Task objective >> Copy every line of text in the rows below word for word, leaving out the pictures.

---------- Provided records

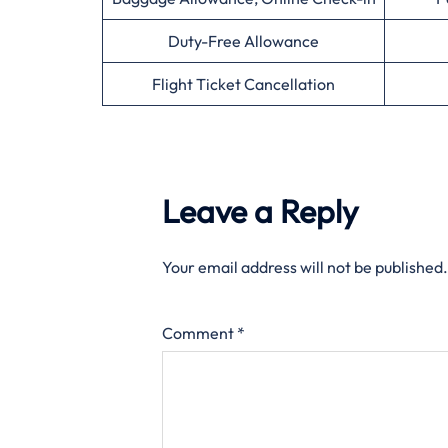
Duty-Free Allowance
Flight Ticket Cancellation
Leave a Reply
Your email address will not be published.
Comment
*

--------------------

Answer for the task >>
Duty-Free Allowance
Flight Ticket Cancellation
Leave a Reply
Your email address will not be published.
Comment
*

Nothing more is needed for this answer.